(Photographed scenes with lens parameters)
-.-.-

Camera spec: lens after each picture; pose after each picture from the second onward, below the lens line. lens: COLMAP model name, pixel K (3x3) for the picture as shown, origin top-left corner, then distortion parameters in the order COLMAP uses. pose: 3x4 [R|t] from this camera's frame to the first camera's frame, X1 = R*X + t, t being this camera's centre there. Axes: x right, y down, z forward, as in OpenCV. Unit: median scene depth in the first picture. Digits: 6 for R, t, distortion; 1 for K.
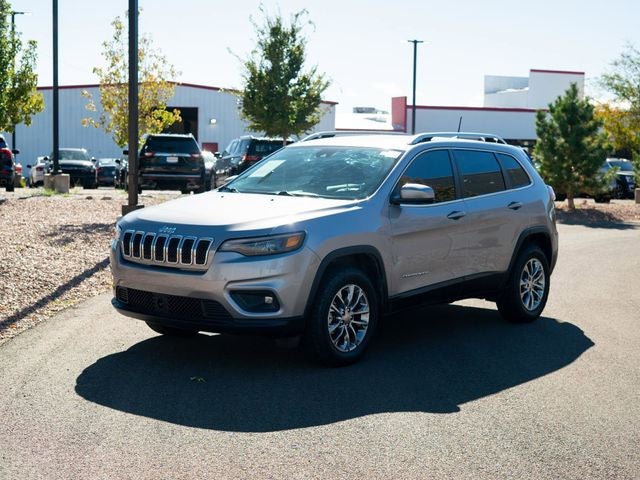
lens RADIAL K [[1083.7, 0, 320.0], [0, 1083.7, 240.0], [0, 0, 1]] dist [-0.026117, -0.096546]
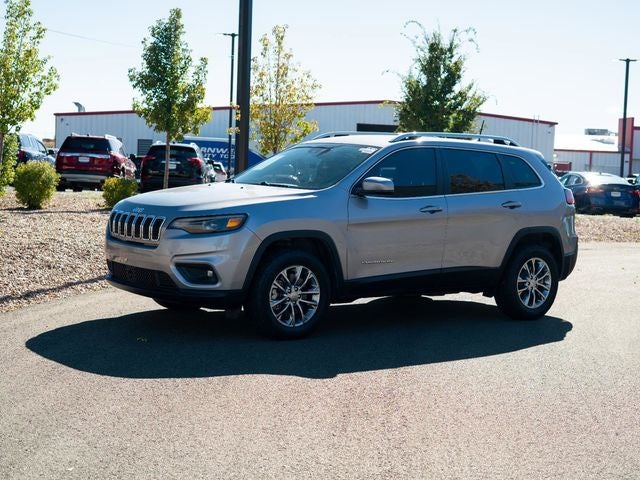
lens RADIAL K [[1083.7, 0, 320.0], [0, 1083.7, 240.0], [0, 0, 1]] dist [-0.026117, -0.096546]
pose [[0.964579, 0.035772, -0.261357, 0.290039], [-0.041825, 0.998969, -0.017632, 0.029182], [0.260457, 0.027938, 0.965081, -0.042378]]
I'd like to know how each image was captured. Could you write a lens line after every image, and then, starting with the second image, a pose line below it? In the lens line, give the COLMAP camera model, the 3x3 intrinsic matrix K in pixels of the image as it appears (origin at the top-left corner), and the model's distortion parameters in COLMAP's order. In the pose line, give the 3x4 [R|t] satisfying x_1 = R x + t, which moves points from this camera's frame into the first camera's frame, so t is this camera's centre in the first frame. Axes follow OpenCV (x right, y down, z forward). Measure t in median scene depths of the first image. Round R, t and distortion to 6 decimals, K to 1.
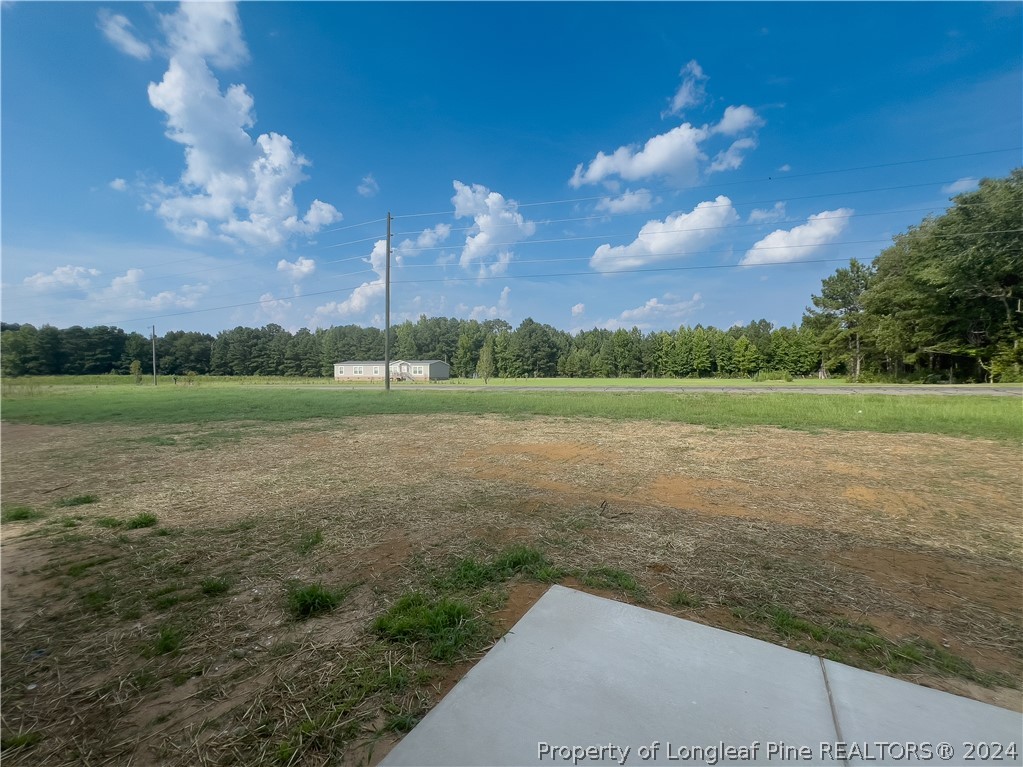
lens RADIAL K [[415.5, 0, 511.5], [0, 415.5, 383.5], [0, 0, 1]] dist [0.000792, 0.000169]
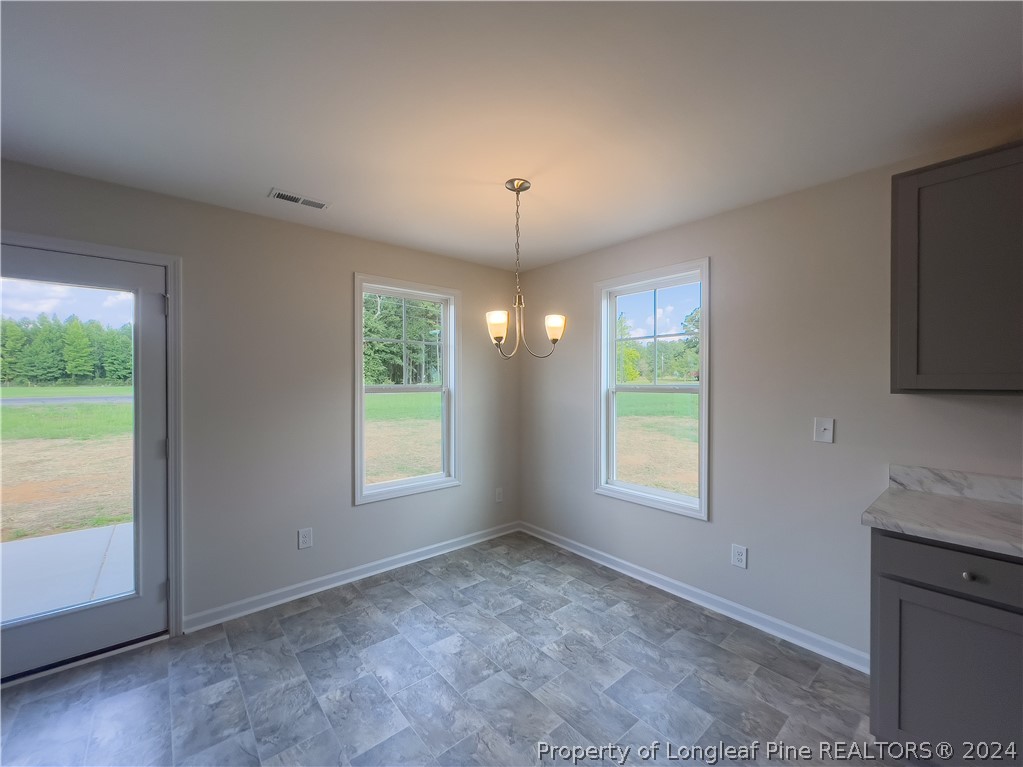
lens RADIAL K [[415.5, 0, 511.5], [0, 415.5, 383.5], [0, 0, 1]] dist [0.000792, 0.000169]
pose [[0.332301, -0.007385, 0.943145, -0.040528], [0.021763, 0.999763, 0.000160, -0.000873], [-0.942922, 0.020473, 0.332383, -0.113861]]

-.-.-

The goal is an exact reprint of the entries, leaving out the pictures.

Camera spec: lens after each picture; pose after each picture from the second onward, below the lens line. lens: COLMAP model name, pixel K (3x3) for the picture as shown, origin top-left corner, then distortion parameters in the order COLMAP uses. pose: 3x4 [R|t] from this camera's frame to the first camera's frame, X1 = R*X + t, t being this camera's centre there. Axes: x right, y down, z forward, as in OpenCV. Unit: median scene depth in the first picture. Digits: 6 for R, t, distortion; 1 for K.
lens RADIAL K [[1083.7, 0, 320.0], [0, 1083.7, 240.0], [0, 0, 1]] dist [-0.026117, -0.096546]
lens RADIAL K [[1083.7, 0, 320.0], [0, 1083.7, 240.0], [0, 0, 1]] dist [-0.026117, -0.096546]
pose [[0.964579, 0.035772, -0.261357, 0.290039], [-0.041825, 0.998969, -0.017632, 0.029182], [0.260457, 0.027938, 0.965081, -0.042378]]
I'd like to know how each image was captured. Could you write a lens line after every image, and then, starting with the second image, a pose line below it? In the lens line, give the COLMAP camera model, the 3x3 intrinsic matrix K in pixels of the image as it appears (origin at the top-left corner), and the model's distortion parameters in COLMAP's order. In the pose line, give the 3x4 [R|t] satisfying x_1 = R x + t, which moves points from this camera's frame into the first camera's frame, so t is this camera's centre in the first frame. Axes follow OpenCV (x right, y down, z forward). Measure t in median scene depths of the first image. Round R, t and distortion to 6 decimals, K to 1.
lens RADIAL K [[415.5, 0, 511.5], [0, 415.5, 383.5], [0, 0, 1]] dist [0.000792, 0.000169]
lens RADIAL K [[415.5, 0, 511.5], [0, 415.5, 383.5], [0, 0, 1]] dist [0.000792, 0.000169]
pose [[0.332301, -0.007385, 0.943145, -0.040528], [0.021763, 0.999763, 0.000160, -0.000873], [-0.942922, 0.020473, 0.332383, -0.113861]]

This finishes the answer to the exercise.